B. UNE DÉROGATION PROPORTIONNELLE À L'OBJECTIF RECHERCHÉ ?
Le principe de non-régression du droit de l'environnement 11 ( * ) invite à étudier les modalités de dérogation à une interdiction formulée par le législateur avec la plus grande prudence : il en va en effet de la crédibilité du droit de l'environnement et plus largement, de l'autorité de la loi . Une dérogation à l'interdiction des néonicotinoïdes se doit donc d'être justifiée par un motif d'intérêt général et la dérogation ainsi accordée ne peut être que strictement proportionnelle à l'objectif recherché.
Le Gouvernement met tout d'abord en avant le risque que les fermetures éventuelles de sucreries feraient peser sur la souveraineté alimentaire de notre pays . Le rapporteur juge cet argument peu convaincant et rappelle que la France, premier producteur de sucre en Europe, exporte près de la moitié de sa production 12 ( * ) . Il constate par ailleurs que les pollinisateurs - directement impactés par les néonicotinoïdes - sont essentiels à la préservation de la souveraineté alimentaire de la France, comme le souligne un récent rapport spécial de la Cour des comptes européenne : « dans l'Union européenne, près de quatre cinquièmes des fleurs sauvages et des cultures des zones tempérées dépendent à différents degrés de la pollinisation par les insectes. Un projet financé par l'Union européenne a permis d'estimer à quelque 15 milliards d'euros la contribution annuelle des insectes pollinisateurs à l'agriculture européenne . Les pollinisateurs augmentent la quantité de nourriture produite, de même que sa qualité et, en fin de compte, garantissent notre approvisionnement alimentaire » 13 ( * ) .
La dérogation pourrait donc plutôt se justifier sur un fondement industriel , dont le rapporteur ne peut que constater l'importance. D'après les chiffres transmis par les professionnels du secteur et repris par le Gouvernement, la filière betterave-sucre regroupe ainsi 25 000 agriculteurs, représente 45 000 emplois directs - à travers notamment les 21 sucreries installées dans notre pays - et 90 000 emplois indirects et induits.
Pour autant, le rapporteur note que l'autorisation temporaire des néonicotinoïdes prévue par le projet de loi ne résoudra pas l'ensemble des problèmes de la filière. Les difficultés structurelles sont en effet, au moins pour partie, antérieures à l'interdiction de septembre 2018. La fin des quotas sucriers, entrée en vigueur en 2016 , a ainsi exposé les betteraviers à une forte baisse des cours mondiaux du sucre qui s'est répercutée sur les prix européens ( - 37 % entre janvier 2017 et janvier 2019), provoquant une baisse des prix de la betterave, une baisse des surfaces cultivées (environ 420 000 hectares, contre 480 000 avant la fin des quotas), une baisse des productions de sucre et une hausse des coûts de production industriels, amenant certains industriels à se restructurer : 7 sucreries ont fermé en 2020 en Europe, dont 4 en France. À cet égard, la possibilité d'une nouvelle autorisation temporaire des néonicotinoïdes ne constitue donc en aucun cas un gage pour la pérennité de l'emploi et pour la soutenabilité de la filière à long terme .

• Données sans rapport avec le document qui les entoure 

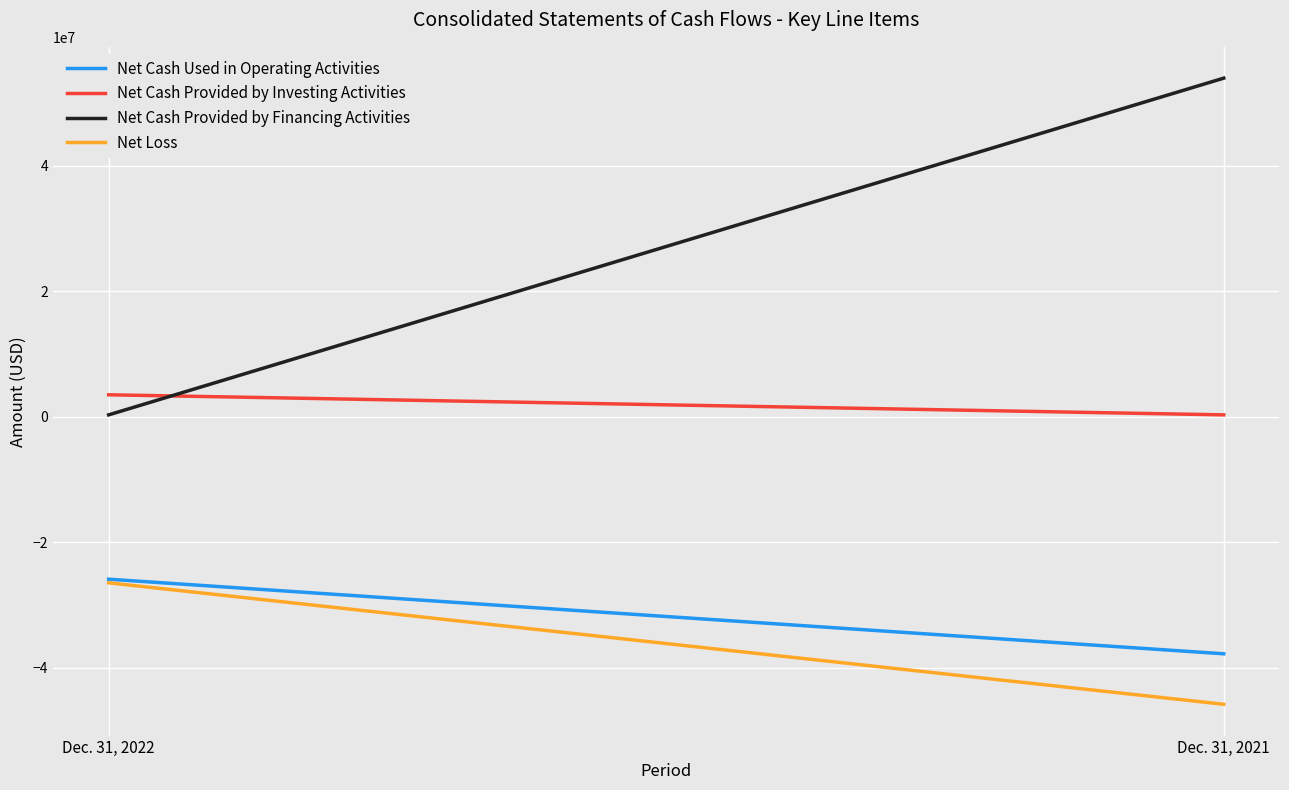

True or false: Net Cash Provided by Investing Activities has a value of 282737 at Dec. 31, 2021.

True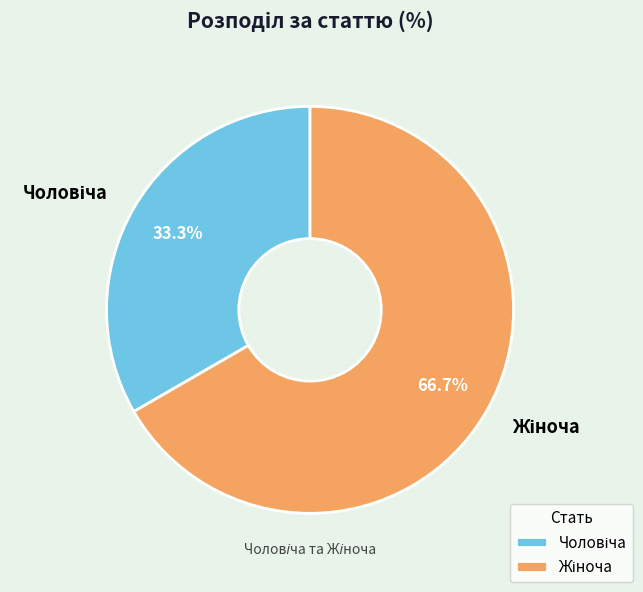

How many segments does this pie chart have?

2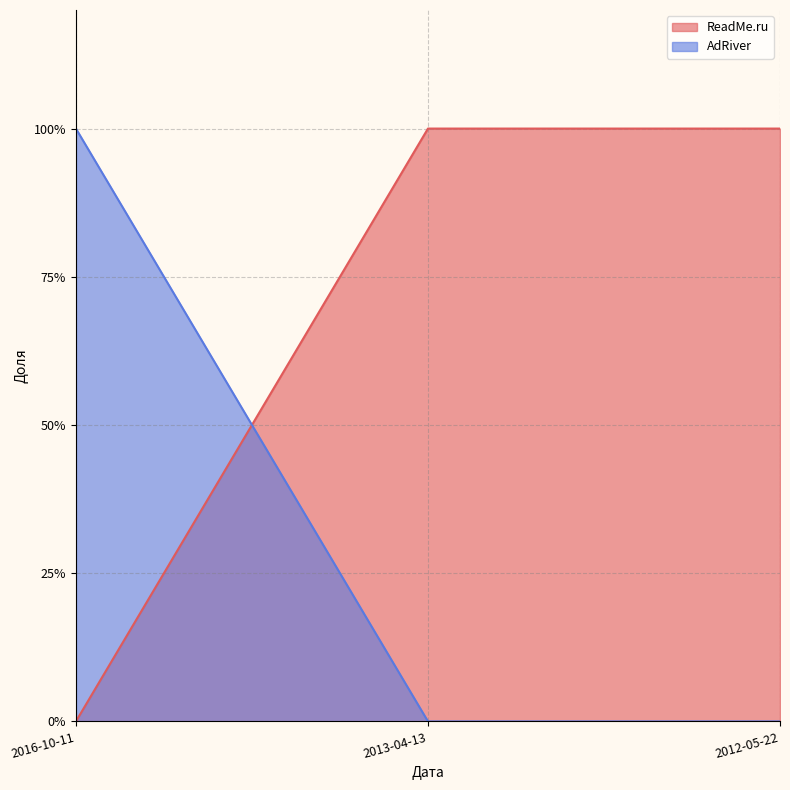

What is the label of the 1st point from the left?

2016-10-11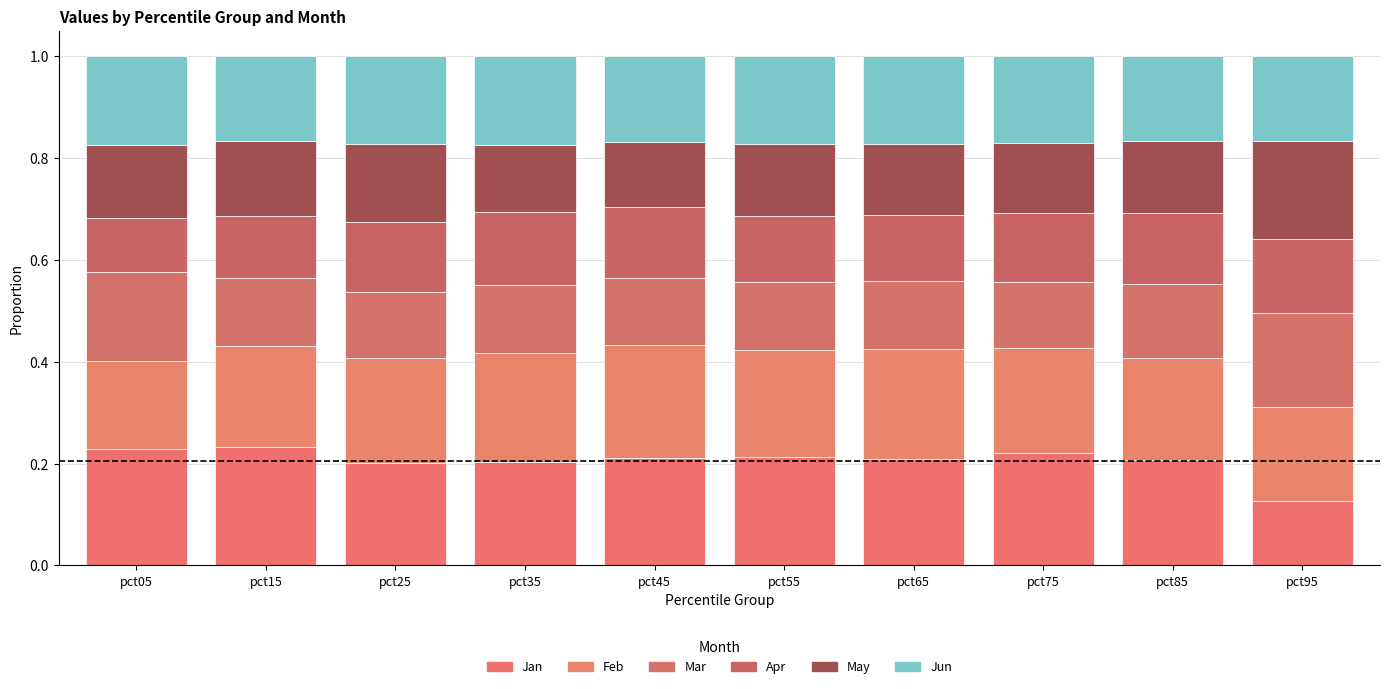

Does the chart contain stacked bars?

Yes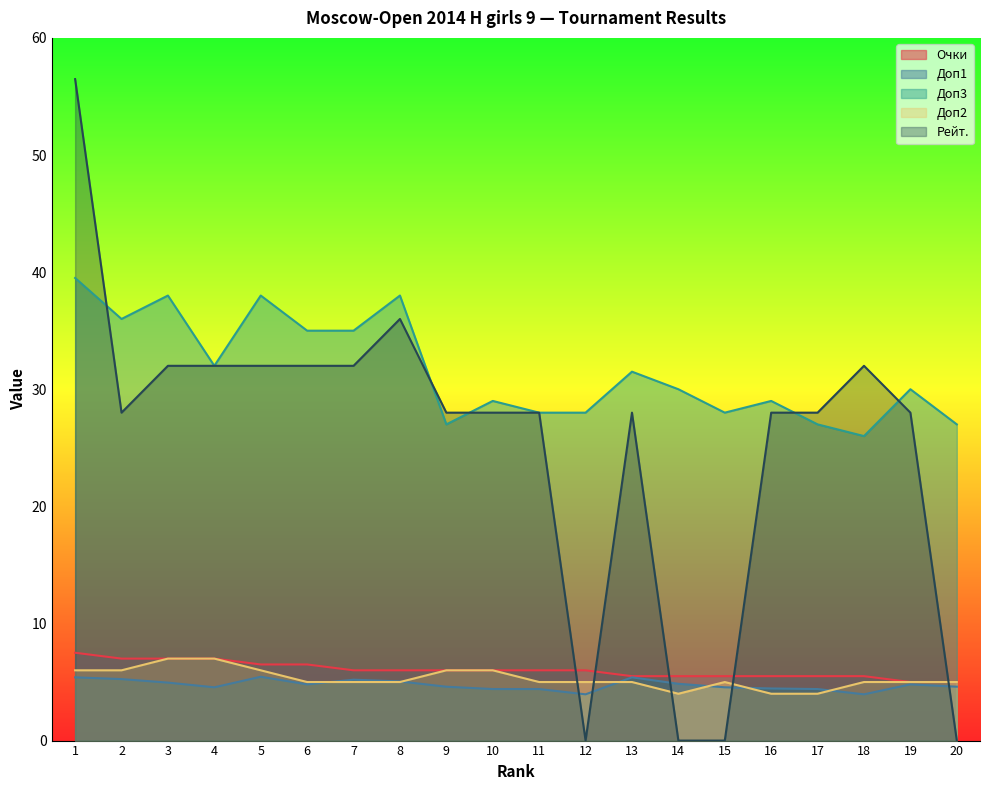

At which category does the chart reach its peak across all series?

1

* 11 L'article L. 110-1 du code de l'environnement consacre un principe de non-régression du droit de l'environnement, « selon lequel la protection de l'environnement, assurée par les dispositions législatives et réglementaires relatives à l'environnement, ne peut faire l'objet que d'une amélioration constante, compte tenu des connaissances scientifiques et techniques du moment ».
* 12 Selon les chiffres publics de la filière, sur 5,2 millions de tonnes de sucre produites en 2019-20, 2,4 millions avaient été exportées vers l'étranger.
* 13 Cour des comptes européenne, Protection des pollinisateurs sauvages dans l'Union européenne - Les initiatives de la Commission n'ont pas porté leurs fruits, 2020.